7. Are there city ordinances regarding cats?
According to the Dearborn Animal Shelter there are no city ordinances pertaining to cats. However, any pet is considered stray once it leaves its homeowner’s property.
8. Are motorized scooters or mopeds legal?
According to the Dearborn Police and the Secretary of State, motorized scooters or mopeds must be operated by a driver with a valid driver’s license or moped license. If you do not have a valid operator license and are at least age 15, you may apply for a moped license at a Secretary of State branch office. In addition, moped operators must follow the same traffic rules as other motor vehicle operators (e.g., stopping at stop signs, using public roadways instead of sidewalks, etc.) For more information go to www.michigan.gov/sos or contact you local Secretary of State branch at 5094 Schaefer, Dearborn , MI , 48126 or phone 248-476-4538.
9. What is going on with Bennington Park ?

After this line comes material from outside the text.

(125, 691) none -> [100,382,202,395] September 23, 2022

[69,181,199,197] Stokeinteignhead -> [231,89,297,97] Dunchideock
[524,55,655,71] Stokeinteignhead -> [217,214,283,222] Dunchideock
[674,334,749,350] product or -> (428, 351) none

In July we talked with Chief Strutz regarding our concerns with late night parties taking place at Bennington Park . Due to the secluded nature of the park, we requested that the inside of the park be patrolled on foot. A commander was assigned to oversee the process. Officers did patrol the park at random times during the evening and night. The commander gave us a specific number to call when suspicious activity is observed or people enter the park after the closing time of 10pm . This number is 943–3030. The police tip line can also be reached at 943–2240.
The Association also asked The Department of Recreation to remove some obsolete equipment from the park. By obsolete equipment, we are referring mainly to several areas of pavement that no longer support activities such as tether ball. We felt that these areas detracted from the park and gave any late-night violators a place to break bottles. According to Greg Orner, Director of Recreation, a work order is in place to remove the obsolete pavement.
Finally, according to Greg Orner, a work order is also in place to remove one of the two basketball poles. Mr. Orner told us that a commission at the city decided they would no longer support full-court basketball in the park, since full-court basketball can lead to bad language, large groups, noisy activity, etc. However, the commission did decide that one hoop would remain. The members of the commission felt strongly that one hoop would provide youngsters in the neighborhood with a place to shoot hoops and play, without drawing large, rowdy groups into the park.